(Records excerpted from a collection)
──────────

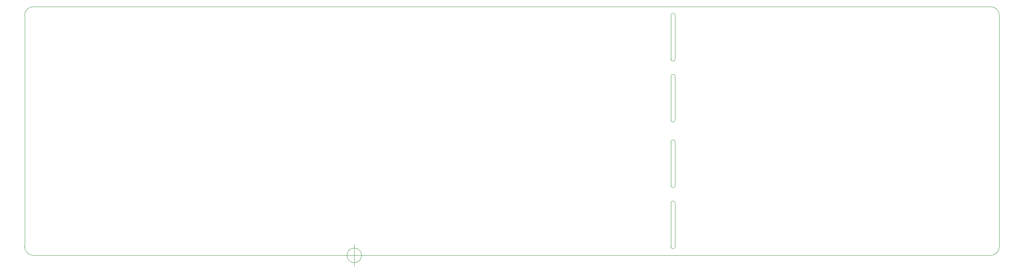
<source format=gm1>
G04 #@! TF.FileFunction,Profile,NP*
%FSLAX46Y46*%
G04 Gerber Fmt 4.6, Leading zero omitted, Abs format (unit mm)*
G04 Created by KiCad (PCBNEW 4.0.7) date 09/25/20 21:30:28*
%MOMM*%
%LPD*%
G01*
G04 APERTURE LIST*
%ADD10C,0.200000*%
%ADD11C,0.100000*%
G04 APERTURE END LIST*
D10*
D11*
X59750000Y-89500000D02*
X62500000Y-89500000D01*
X59750000Y-146500000D02*
X62500000Y-146500000D01*
X279000000Y-146500000D02*
X275250000Y-146500000D01*
X279000000Y-89500000D02*
X205250000Y-89500000D01*
X206750000Y-120500000D02*
X206750000Y-130500000D01*
X206250000Y-131000000D02*
G75*
G03X206750000Y-130500000I0J500000D01*
G01*
X205750000Y-130500000D02*
G75*
G03X206250000Y-131000000I500000J0D01*
G01*
X206750000Y-120500000D02*
G75*
G03X206250000Y-120000000I-500000J0D01*
G01*
X206250000Y-120000000D02*
G75*
G03X205750000Y-120500000I0J-500000D01*
G01*
X206750000Y-105500000D02*
X206750000Y-115500000D01*
X206250000Y-116000000D02*
G75*
G03X206750000Y-115500000I0J500000D01*
G01*
X205750000Y-115500000D02*
G75*
G03X206250000Y-116000000I500000J0D01*
G01*
X206750000Y-105500000D02*
G75*
G03X206250000Y-105000000I-500000J0D01*
G01*
X206250000Y-105000000D02*
G75*
G03X205750000Y-105500000I0J-500000D01*
G01*
X205750000Y-115500000D02*
X205750000Y-105500000D01*
X205750000Y-130500000D02*
X205750000Y-120500000D01*
X205750000Y-101500000D02*
G75*
G03X206250000Y-102000000I500000J0D01*
G01*
X206250000Y-102000000D02*
G75*
G03X206750000Y-101500000I0J500000D01*
G01*
X205750000Y-91500000D02*
X205750000Y-101500000D01*
X206750000Y-91500000D02*
G75*
G03X206250000Y-91000000I-500000J0D01*
G01*
X206250000Y-91000000D02*
G75*
G03X205750000Y-91500000I0J-500000D01*
G01*
X206750000Y-101500000D02*
X206750000Y-91500000D01*
X206750000Y-134500000D02*
G75*
G03X206250000Y-134000000I-500000J0D01*
G01*
X206250000Y-134000000D02*
G75*
G03X205750000Y-134500000I0J-500000D01*
G01*
X206250000Y-145000000D02*
G75*
G03X206750000Y-144500000I0J500000D01*
G01*
X205750000Y-144500000D02*
G75*
G03X206250000Y-145000000I500000J0D01*
G01*
X206750000Y-144500000D02*
X206750000Y-144000000D01*
X206750000Y-134500000D02*
X206750000Y-144000000D01*
X205750000Y-144500000D02*
X205750000Y-134500000D01*
X62500000Y-146500000D02*
X63500000Y-146500000D01*
X63500000Y-89500000D02*
X62500000Y-89500000D01*
X63500000Y-146500000D02*
X133250000Y-146500000D01*
X57750000Y-91500000D02*
X57750000Y-144500000D01*
X63500000Y-89500000D02*
X133250000Y-89500000D01*
X59750000Y-89500000D02*
G75*
G03X57750000Y-91500000I0J-2000000D01*
G01*
X57750000Y-144500000D02*
G75*
G03X59750000Y-146500000I2000000J0D01*
G01*
X205250000Y-89500000D02*
X133250000Y-89500000D01*
X281000000Y-91500000D02*
X281000000Y-144500000D01*
X275250000Y-146500000D02*
X133250000Y-146500000D01*
X281000000Y-91500000D02*
G75*
G03X279000000Y-89500000I-2000000J0D01*
G01*
X279000000Y-146500000D02*
G75*
G03X281000000Y-144500000I0J2000000D01*
G01*
X134916666Y-146500000D02*
G75*
G03X134916666Y-146500000I-1666666J0D01*
G01*
X130750000Y-146500000D02*
X135750000Y-146500000D01*
X133250000Y-144000000D02*
X133250000Y-149000000D01*
M02*

</source>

──────────

- [ACTIVITY]
Images stay out, but the rest of the data above must be repeated exactly.

- [THE ANSWER]
<source format=gm1>
G04 #@! TF.FileFunction,Profile,NP*
%FSLAX46Y46*%
G04 Gerber Fmt 4.6, Leading zero omitted, Abs format (unit mm)*
G04 Created by KiCad (PCBNEW 4.0.7) date 09/25/20 21:30:28*
%MOMM*%
%LPD*%
G01*
G04 APERTURE LIST*
%ADD10C,0.200000*%
%ADD11C,0.100000*%
G04 APERTURE END LIST*
D10*
D11*
X59750000Y-89500000D02*
X62500000Y-89500000D01*
X59750000Y-146500000D02*
X62500000Y-146500000D01*
X279000000Y-146500000D02*
X275250000Y-146500000D01*
X279000000Y-89500000D02*
X205250000Y-89500000D01*
X206750000Y-120500000D02*
X206750000Y-130500000D01*
X206250000Y-131000000D02*
G75*
G03X206750000Y-130500000I0J500000D01*
G01*
X205750000Y-130500000D02*
G75*
G03X206250000Y-131000000I500000J0D01*
G01*
X206750000Y-120500000D02*
G75*
G03X206250000Y-120000000I-500000J0D01*
G01*
X206250000Y-120000000D02*
G75*
G03X205750000Y-120500000I0J-500000D01*
G01*
X206750000Y-105500000D02*
X206750000Y-115500000D01*
X206250000Y-116000000D02*
G75*
G03X206750000Y-115500000I0J500000D01*
G01*
X205750000Y-115500000D02*
G75*
G03X206250000Y-116000000I500000J0D01*
G01*
X206750000Y-105500000D02*
G75*
G03X206250000Y-105000000I-500000J0D01*
G01*
X206250000Y-105000000D02*
G75*
G03X205750000Y-105500000I0J-500000D01*
G01*
X205750000Y-115500000D02*
X205750000Y-105500000D01*
X205750000Y-130500000D02*
X205750000Y-120500000D01*
X205750000Y-101500000D02*
G75*
G03X206250000Y-102000000I500000J0D01*
G01*
X206250000Y-102000000D02*
G75*
G03X206750000Y-101500000I0J500000D01*
G01*
X205750000Y-91500000D02*
X205750000Y-101500000D01*
X206750000Y-91500000D02*
G75*
G03X206250000Y-91000000I-500000J0D01*
G01*
X206250000Y-91000000D02*
G75*
G03X205750000Y-91500000I0J-500000D01*
G01*
X206750000Y-101500000D02*
X206750000Y-91500000D01*
X206750000Y-134500000D02*
G75*
G03X206250000Y-134000000I-500000J0D01*
G01*
X206250000Y-134000000D02*
G75*
G03X205750000Y-134500000I0J-500000D01*
G01*
X206250000Y-145000000D02*
G75*
G03X206750000Y-144500000I0J500000D01*
G01*
X205750000Y-144500000D02*
G75*
G03X206250000Y-145000000I500000J0D01*
G01*
X206750000Y-144500000D02*
X206750000Y-144000000D01*
X206750000Y-134500000D02*
X206750000Y-144000000D01*
X205750000Y-144500000D02*
X205750000Y-134500000D01*
X62500000Y-146500000D02*
X63500000Y-146500000D01*
X63500000Y-89500000D02*
X62500000Y-89500000D01*
X63500000Y-146500000D02*
X133250000Y-146500000D01*
X57750000Y-91500000D02*
X57750000Y-144500000D01*
X63500000Y-89500000D02*
X133250000Y-89500000D01*
X59750000Y-89500000D02*
G75*
G03X57750000Y-91500000I0J-2000000D01*
G01*
X57750000Y-144500000D02*
G75*
G03X59750000Y-146500000I2000000J0D01*
G01*
X205250000Y-89500000D02*
X133250000Y-89500000D01*
X281000000Y-91500000D02*
X281000000Y-144500000D01*
X275250000Y-146500000D02*
X133250000Y-146500000D01*
X281000000Y-91500000D02*
G75*
G03X279000000Y-89500000I-2000000J0D01*
G01*
X279000000Y-146500000D02*
G75*
G03X281000000Y-144500000I0J2000000D01*
G01*
X134916666Y-146500000D02*
G75*
G03X134916666Y-146500000I-1666666J0D01*
G01*
X130750000Y-146500000D02*
X135750000Y-146500000D01*
X133250000Y-144000000D02*
X133250000Y-149000000D01*
M02*

</source>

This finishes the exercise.